All of this set the mood for the exhibition, designed into two themes, one per floor, darkness and light. Functionally, this worked quite well.
The dark floor lent itself to image projections and Stygian themes. The few standouts were throwbacks to earlier Biennales such as Daniel Martinez' trans human "Three Critiques". I chatted with one of the museum protection staff, who said with a tinge of mixed feeling that the previous night's opening reception was like a club party.
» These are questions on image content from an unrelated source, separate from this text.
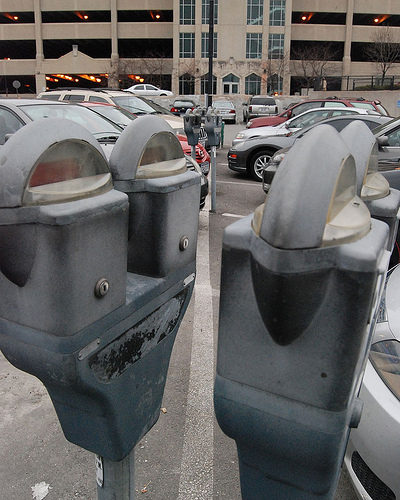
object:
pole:
[93, 454, 134, 498]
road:
[134, 212, 239, 498]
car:
[227, 114, 394, 183]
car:
[123, 83, 173, 96]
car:
[35, 88, 207, 141]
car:
[78, 102, 210, 175]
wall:
[217, 2, 244, 58]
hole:
[94, 277, 109, 298]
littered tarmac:
[213, 124, 389, 499]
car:
[231, 108, 381, 144]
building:
[0, 2, 399, 94]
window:
[246, 32, 262, 59]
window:
[201, 33, 218, 58]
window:
[268, 33, 284, 60]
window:
[179, 32, 196, 58]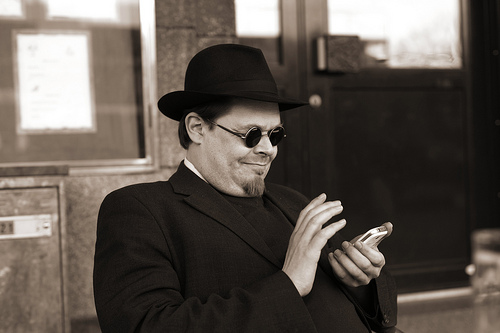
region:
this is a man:
[74, 55, 381, 332]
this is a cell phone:
[348, 227, 394, 257]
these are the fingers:
[285, 197, 345, 283]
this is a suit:
[140, 201, 232, 296]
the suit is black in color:
[154, 199, 206, 277]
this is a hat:
[202, 42, 273, 89]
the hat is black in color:
[210, 46, 263, 86]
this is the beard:
[246, 174, 264, 196]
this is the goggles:
[247, 123, 289, 146]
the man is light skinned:
[206, 140, 233, 170]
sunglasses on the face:
[183, 110, 290, 151]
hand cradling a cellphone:
[330, 212, 400, 289]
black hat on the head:
[145, 38, 330, 133]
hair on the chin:
[240, 174, 277, 201]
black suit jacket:
[59, 158, 409, 330]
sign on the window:
[5, 20, 125, 145]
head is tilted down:
[137, 38, 342, 220]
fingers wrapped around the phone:
[323, 238, 388, 281]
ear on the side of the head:
[184, 112, 210, 149]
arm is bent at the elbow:
[83, 182, 349, 332]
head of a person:
[156, 27, 300, 203]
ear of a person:
[171, 96, 211, 149]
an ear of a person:
[179, 107, 216, 170]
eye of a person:
[238, 121, 265, 156]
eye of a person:
[258, 130, 300, 152]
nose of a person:
[250, 135, 287, 159]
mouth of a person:
[237, 153, 282, 173]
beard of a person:
[232, 171, 287, 203]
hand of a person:
[253, 181, 355, 309]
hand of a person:
[329, 221, 408, 284]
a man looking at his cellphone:
[92, 33, 401, 330]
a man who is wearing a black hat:
[126, 28, 323, 201]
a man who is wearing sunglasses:
[145, 36, 327, 203]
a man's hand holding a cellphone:
[323, 213, 401, 295]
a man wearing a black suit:
[76, 38, 416, 328]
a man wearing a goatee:
[153, 32, 314, 217]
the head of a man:
[174, 95, 288, 200]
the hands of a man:
[268, 182, 403, 307]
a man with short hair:
[138, 39, 300, 201]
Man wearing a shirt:
[215, 178, 368, 331]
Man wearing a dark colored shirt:
[210, 182, 370, 331]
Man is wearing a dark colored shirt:
[207, 180, 374, 332]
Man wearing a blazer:
[91, 154, 412, 326]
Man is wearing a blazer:
[93, 158, 410, 331]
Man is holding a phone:
[349, 217, 387, 256]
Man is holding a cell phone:
[342, 217, 399, 262]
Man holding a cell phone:
[339, 223, 386, 263]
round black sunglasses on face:
[235, 121, 288, 151]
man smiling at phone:
[80, 17, 403, 322]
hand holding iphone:
[337, 208, 402, 298]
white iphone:
[347, 215, 386, 252]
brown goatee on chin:
[238, 173, 270, 198]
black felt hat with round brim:
[150, 43, 310, 130]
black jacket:
[80, 168, 410, 332]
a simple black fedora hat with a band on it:
[153, 40, 320, 115]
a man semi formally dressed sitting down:
[83, 36, 420, 331]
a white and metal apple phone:
[346, 217, 391, 260]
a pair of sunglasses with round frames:
[201, 110, 296, 153]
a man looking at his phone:
[93, 33, 417, 322]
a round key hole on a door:
[309, 88, 326, 113]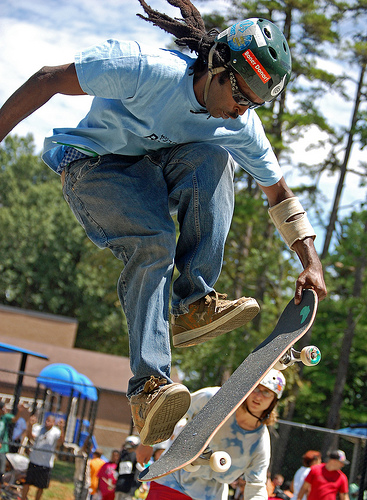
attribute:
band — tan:
[266, 203, 354, 261]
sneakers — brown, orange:
[120, 361, 201, 454]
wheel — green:
[301, 344, 323, 366]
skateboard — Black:
[133, 282, 321, 487]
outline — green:
[295, 302, 309, 324]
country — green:
[296, 303, 311, 325]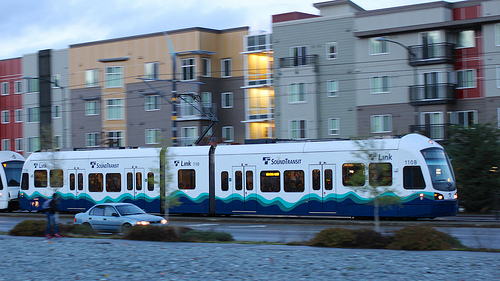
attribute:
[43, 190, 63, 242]
person — walking, alone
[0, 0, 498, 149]
building — red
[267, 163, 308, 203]
window — passenger 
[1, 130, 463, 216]
train — white, green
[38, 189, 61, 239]
person — standing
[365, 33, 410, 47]
street lamp — high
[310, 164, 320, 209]
door — closed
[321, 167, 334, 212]
door — closed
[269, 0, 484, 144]
building — gray 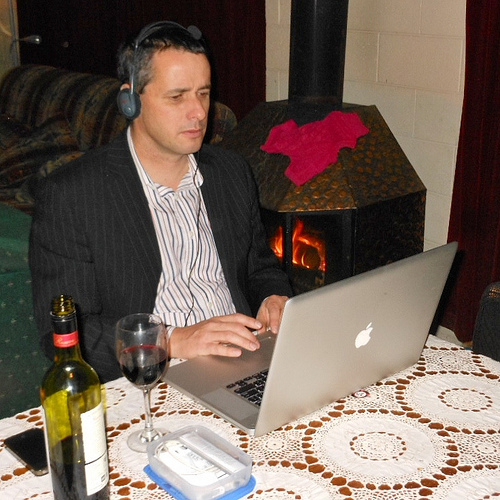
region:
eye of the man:
[163, 89, 183, 101]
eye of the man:
[190, 86, 204, 99]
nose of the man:
[190, 114, 212, 124]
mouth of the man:
[164, 125, 204, 143]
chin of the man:
[159, 137, 204, 161]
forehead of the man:
[133, 42, 208, 85]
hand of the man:
[175, 315, 260, 374]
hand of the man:
[255, 290, 282, 335]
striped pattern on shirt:
[157, 235, 226, 277]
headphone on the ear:
[118, 97, 143, 120]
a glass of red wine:
[109, 298, 177, 460]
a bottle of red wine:
[34, 280, 114, 497]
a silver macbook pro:
[155, 230, 460, 429]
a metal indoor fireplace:
[210, 1, 425, 289]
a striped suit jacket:
[13, 109, 308, 340]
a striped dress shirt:
[143, 125, 236, 370]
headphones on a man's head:
[108, 18, 218, 160]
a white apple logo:
[352, 319, 376, 349]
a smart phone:
[1, 410, 68, 477]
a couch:
[0, 52, 240, 230]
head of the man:
[101, 17, 231, 183]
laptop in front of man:
[186, 240, 464, 442]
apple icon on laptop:
[329, 313, 389, 369]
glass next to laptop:
[103, 303, 191, 429]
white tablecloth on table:
[313, 388, 470, 488]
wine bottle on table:
[11, 294, 117, 455]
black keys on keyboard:
[215, 364, 272, 416]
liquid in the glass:
[107, 332, 171, 397]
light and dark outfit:
[86, 164, 256, 297]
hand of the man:
[151, 288, 274, 405]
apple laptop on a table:
[161, 235, 469, 437]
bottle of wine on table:
[21, 282, 126, 498]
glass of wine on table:
[105, 308, 180, 461]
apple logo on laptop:
[345, 324, 382, 355]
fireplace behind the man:
[231, 90, 438, 324]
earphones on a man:
[102, 74, 145, 129]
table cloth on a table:
[358, 389, 498, 489]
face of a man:
[109, 24, 232, 166]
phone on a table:
[1, 423, 56, 480]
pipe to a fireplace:
[279, 6, 366, 111]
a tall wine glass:
[112, 315, 173, 450]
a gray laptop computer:
[166, 238, 462, 433]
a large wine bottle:
[45, 290, 112, 498]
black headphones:
[117, 20, 169, 125]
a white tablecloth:
[1, 333, 498, 498]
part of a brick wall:
[361, 3, 443, 108]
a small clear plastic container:
[147, 424, 246, 497]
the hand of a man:
[159, 308, 265, 359]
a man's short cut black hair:
[112, 25, 209, 95]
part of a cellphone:
[8, 423, 54, 474]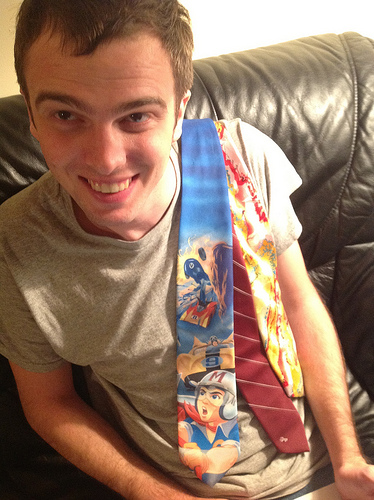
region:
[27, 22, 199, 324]
face of the person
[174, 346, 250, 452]
a man wearing tie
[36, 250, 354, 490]
a man wearing shirt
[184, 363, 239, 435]
a design on tie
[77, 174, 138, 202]
smile exposing very white teeth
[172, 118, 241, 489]
necktie picturing a car racing accident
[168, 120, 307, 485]
3 very different neckties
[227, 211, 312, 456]
dark red necktie with horizontal stripes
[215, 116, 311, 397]
yellow and red printed necktie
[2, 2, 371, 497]
smiling young man wearing a gray t-shirt and showing off 3 neckties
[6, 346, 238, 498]
young man's arm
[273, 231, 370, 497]
young man's left arm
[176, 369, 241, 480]
cartoon race car driver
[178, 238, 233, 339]
cartoon racing car accident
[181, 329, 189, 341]
blue on mans tie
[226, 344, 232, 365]
orange on mans tie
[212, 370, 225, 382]
letter m on helmet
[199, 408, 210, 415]
mans mouth is open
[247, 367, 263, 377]
burgandy color on tie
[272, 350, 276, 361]
yellow color on tie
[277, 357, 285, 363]
red color on tie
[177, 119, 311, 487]
3 neck ties draped over shoulder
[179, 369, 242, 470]
Speed Racer with open mouth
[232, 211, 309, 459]
Red neck tie with white stripes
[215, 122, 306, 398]
Yellow, red, and white print tie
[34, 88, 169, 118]
Eye brows extending over nose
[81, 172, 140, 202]
Smiling mouth showing teeth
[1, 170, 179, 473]
Gray cotton tee shirt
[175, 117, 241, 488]
Tie with Speed Racer characters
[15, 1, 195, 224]
Young man's head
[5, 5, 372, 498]
man sitting on leather couch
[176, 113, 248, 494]
blue tie with animation design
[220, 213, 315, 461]
maroon tie with gold stripes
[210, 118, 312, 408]
yellow,white and gold design on man's shoulder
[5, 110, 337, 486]
grey short sleeve t-shirt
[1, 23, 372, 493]
black leather seating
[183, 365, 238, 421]
helmet on anmated character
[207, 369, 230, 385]
red letter "M" on helmet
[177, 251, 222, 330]
blue bird in race car on tie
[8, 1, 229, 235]
man smiling with two ties over his shoulder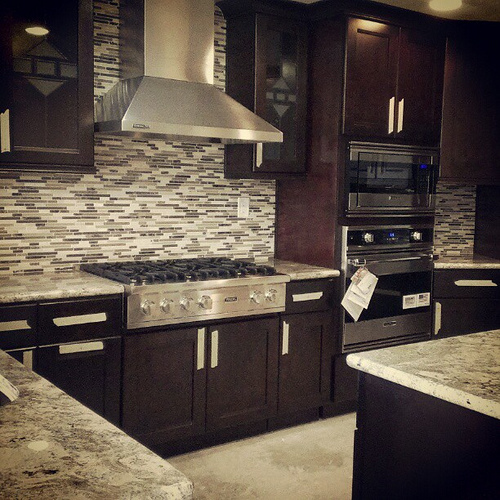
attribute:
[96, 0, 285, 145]
overhead vent — stainless steel 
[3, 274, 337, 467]
cabinets — dark , wood 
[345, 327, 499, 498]
kitchen island — marble 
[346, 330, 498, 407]
marble countertop — marble 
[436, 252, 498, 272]
marble countertop — marble 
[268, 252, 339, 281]
marble countertop — marble 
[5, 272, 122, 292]
marble countertop — marble 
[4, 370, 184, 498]
marble countertop — marble 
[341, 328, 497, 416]
counter — marble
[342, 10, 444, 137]
cabinet — dark, wood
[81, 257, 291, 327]
oven range — stainless steel 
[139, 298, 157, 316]
knobs — silver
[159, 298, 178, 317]
knobs — silver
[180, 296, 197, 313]
knobs — silver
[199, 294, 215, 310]
knobs — silver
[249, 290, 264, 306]
knobs — silver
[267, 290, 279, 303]
knobs — silver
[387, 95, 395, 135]
tape — a strip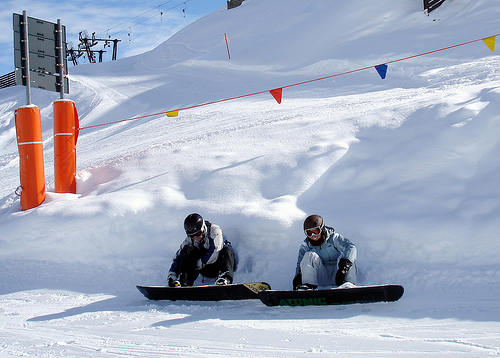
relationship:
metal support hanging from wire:
[74, 36, 119, 44] [121, 21, 148, 37]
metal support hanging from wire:
[67, 46, 105, 54] [134, 0, 168, 17]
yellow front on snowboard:
[239, 284, 269, 294] [137, 283, 271, 301]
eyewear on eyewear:
[304, 226, 321, 238] [304, 226, 321, 238]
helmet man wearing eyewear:
[293, 214, 357, 290] [304, 226, 321, 238]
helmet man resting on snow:
[293, 214, 357, 290] [2, 1, 498, 354]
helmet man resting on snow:
[166, 212, 239, 286] [2, 1, 498, 354]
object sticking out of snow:
[14, 102, 45, 209] [2, 1, 498, 354]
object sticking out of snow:
[52, 97, 79, 191] [41, 35, 494, 322]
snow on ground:
[2, 1, 498, 354] [0, 1, 497, 355]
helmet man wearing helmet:
[166, 212, 239, 286] [303, 214, 323, 231]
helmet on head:
[303, 214, 323, 231] [293, 211, 357, 292]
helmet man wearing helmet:
[166, 212, 239, 286] [185, 212, 200, 233]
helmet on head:
[185, 212, 200, 233] [166, 211, 237, 296]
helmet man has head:
[166, 212, 239, 286] [293, 211, 357, 292]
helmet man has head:
[166, 212, 239, 286] [166, 211, 237, 296]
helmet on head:
[183, 212, 204, 234] [183, 211, 209, 244]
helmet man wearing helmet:
[166, 212, 239, 286] [183, 212, 204, 234]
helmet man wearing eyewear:
[166, 212, 239, 286] [302, 225, 324, 247]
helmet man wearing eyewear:
[166, 212, 239, 286] [180, 227, 205, 240]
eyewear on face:
[302, 225, 324, 247] [301, 222, 326, 246]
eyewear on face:
[180, 227, 205, 240] [184, 226, 209, 245]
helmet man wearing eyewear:
[166, 212, 239, 286] [177, 229, 212, 241]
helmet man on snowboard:
[293, 214, 357, 290] [256, 282, 410, 312]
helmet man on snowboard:
[166, 212, 239, 286] [131, 277, 271, 304]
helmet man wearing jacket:
[293, 214, 357, 290] [302, 240, 357, 272]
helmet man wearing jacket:
[166, 212, 239, 286] [165, 233, 240, 275]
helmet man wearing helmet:
[293, 214, 357, 290] [303, 214, 323, 231]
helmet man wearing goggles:
[293, 214, 357, 290] [300, 224, 325, 241]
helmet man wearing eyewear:
[166, 212, 239, 286] [188, 230, 202, 238]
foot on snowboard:
[290, 280, 318, 290] [258, 283, 406, 306]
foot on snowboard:
[218, 273, 232, 286] [134, 280, 269, 303]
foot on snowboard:
[166, 277, 186, 290] [134, 280, 269, 303]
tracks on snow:
[12, 325, 280, 355] [2, 1, 498, 354]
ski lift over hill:
[66, 30, 128, 67] [0, 1, 500, 273]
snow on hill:
[2, 1, 498, 354] [0, 1, 500, 273]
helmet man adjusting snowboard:
[293, 214, 357, 290] [131, 277, 274, 311]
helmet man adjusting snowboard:
[293, 214, 357, 290] [257, 268, 419, 309]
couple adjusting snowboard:
[166, 212, 359, 292] [258, 284, 404, 306]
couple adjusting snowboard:
[166, 212, 359, 292] [134, 280, 269, 303]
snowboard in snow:
[258, 284, 404, 306] [157, 125, 491, 207]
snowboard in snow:
[134, 280, 269, 303] [157, 125, 491, 207]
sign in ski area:
[10, 10, 87, 211] [6, 0, 495, 356]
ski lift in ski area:
[66, 30, 120, 68] [0, 0, 500, 358]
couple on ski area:
[166, 212, 359, 292] [0, 0, 500, 358]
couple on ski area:
[139, 217, 264, 315] [0, 0, 500, 358]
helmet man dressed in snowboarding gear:
[166, 212, 239, 286] [294, 210, 363, 291]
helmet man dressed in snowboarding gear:
[293, 214, 357, 290] [166, 208, 242, 289]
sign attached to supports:
[12, 12, 69, 95] [4, 78, 101, 247]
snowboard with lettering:
[258, 286, 408, 307] [280, 298, 327, 306]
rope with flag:
[73, 31, 498, 133] [164, 103, 187, 123]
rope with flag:
[73, 31, 498, 133] [266, 85, 288, 105]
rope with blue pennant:
[73, 31, 498, 133] [374, 64, 388, 79]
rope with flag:
[73, 31, 498, 133] [479, 30, 496, 55]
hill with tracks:
[59, 77, 499, 213] [97, 78, 145, 115]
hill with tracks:
[59, 77, 499, 213] [159, 43, 181, 66]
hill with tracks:
[59, 77, 499, 213] [175, 35, 218, 62]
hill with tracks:
[59, 77, 499, 213] [376, 320, 498, 353]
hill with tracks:
[59, 77, 499, 213] [48, 332, 328, 356]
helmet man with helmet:
[166, 212, 239, 286] [181, 210, 213, 244]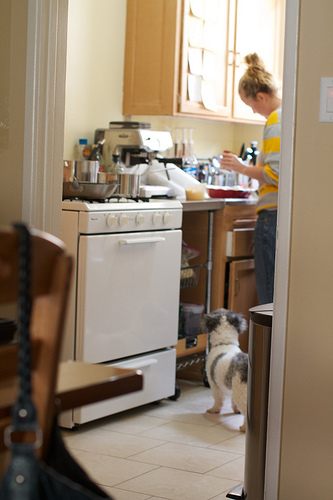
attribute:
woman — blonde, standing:
[220, 52, 281, 306]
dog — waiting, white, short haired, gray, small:
[202, 303, 249, 435]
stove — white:
[61, 198, 184, 428]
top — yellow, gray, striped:
[255, 108, 282, 215]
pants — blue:
[253, 210, 275, 307]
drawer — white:
[72, 346, 177, 428]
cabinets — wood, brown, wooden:
[122, 0, 284, 128]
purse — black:
[5, 220, 114, 499]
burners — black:
[64, 194, 152, 206]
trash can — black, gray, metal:
[226, 301, 278, 499]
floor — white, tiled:
[61, 374, 247, 499]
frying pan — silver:
[64, 176, 121, 200]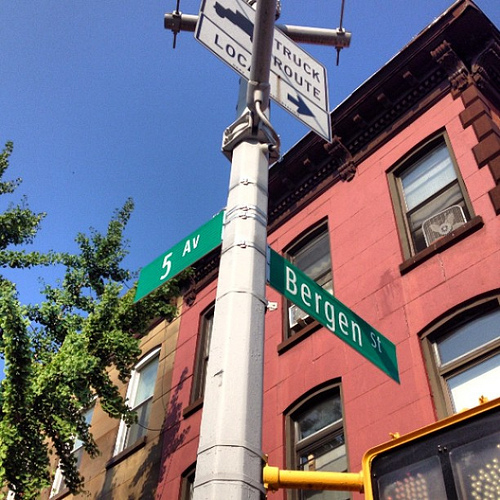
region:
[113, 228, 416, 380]
two green and white street signs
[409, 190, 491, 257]
fan in the window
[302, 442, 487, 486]
street light is yellow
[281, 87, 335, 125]
black arrow on sign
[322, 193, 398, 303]
building is red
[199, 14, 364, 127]
black and white street sign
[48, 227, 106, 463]
tree in front of building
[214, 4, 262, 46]
picture of truck on the sign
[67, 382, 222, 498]
tree shadow on the building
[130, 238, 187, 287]
5 on the street sign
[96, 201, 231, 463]
a sign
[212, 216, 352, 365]
a sign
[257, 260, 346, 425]
a sign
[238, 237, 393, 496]
a sign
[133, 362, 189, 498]
the tree's shadow on the building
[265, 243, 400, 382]
the Bergen ST sign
My unverified impression was that that evening had a tinge of Weimar decadence, shoulder to shoulder post pandemic, amidst a train of world disasters, the desperate snatching a fragment of freedom in past tense.
The light floor wrested the structure of conventional walls away from the exhibition. The feeling was as if the works would flop to the floor at every turn, and some obliged. The tour was an aimless meander, there was this and there was that, everything seen through, beside and behind the other. The art felt like a fruitless grasp of any hopeful theme that could save us from the darkness above both literally and figuratively. Candied colors, wilted flowers, postcard imagery. Professionally executed trivialities.
What was missing was any sense of direction, any surprise or challenge, any sense of a tomorrow. Remember, this is a biennial review of what is deemed, what is intended to be a refined selection of the most influential artists across America. To be on the Whitney's radar is top shelf, the aspirational status of every young artist. The best of the best.
I had anticipated that a day at the Whitney Biennial would consume the most of it. But I was out on the street much earlier than I had planned, reverberating with snatches of phrases, words floating to mind: "...stripped the threads of outrage...", "...corporate feel...", "...product showroom..." But what had hit hardest were overtones of helplessness. Coming up empty handed. A busted hand of cards. We are spent junkies, laid low by an overdose of the magical thinking from the previous century.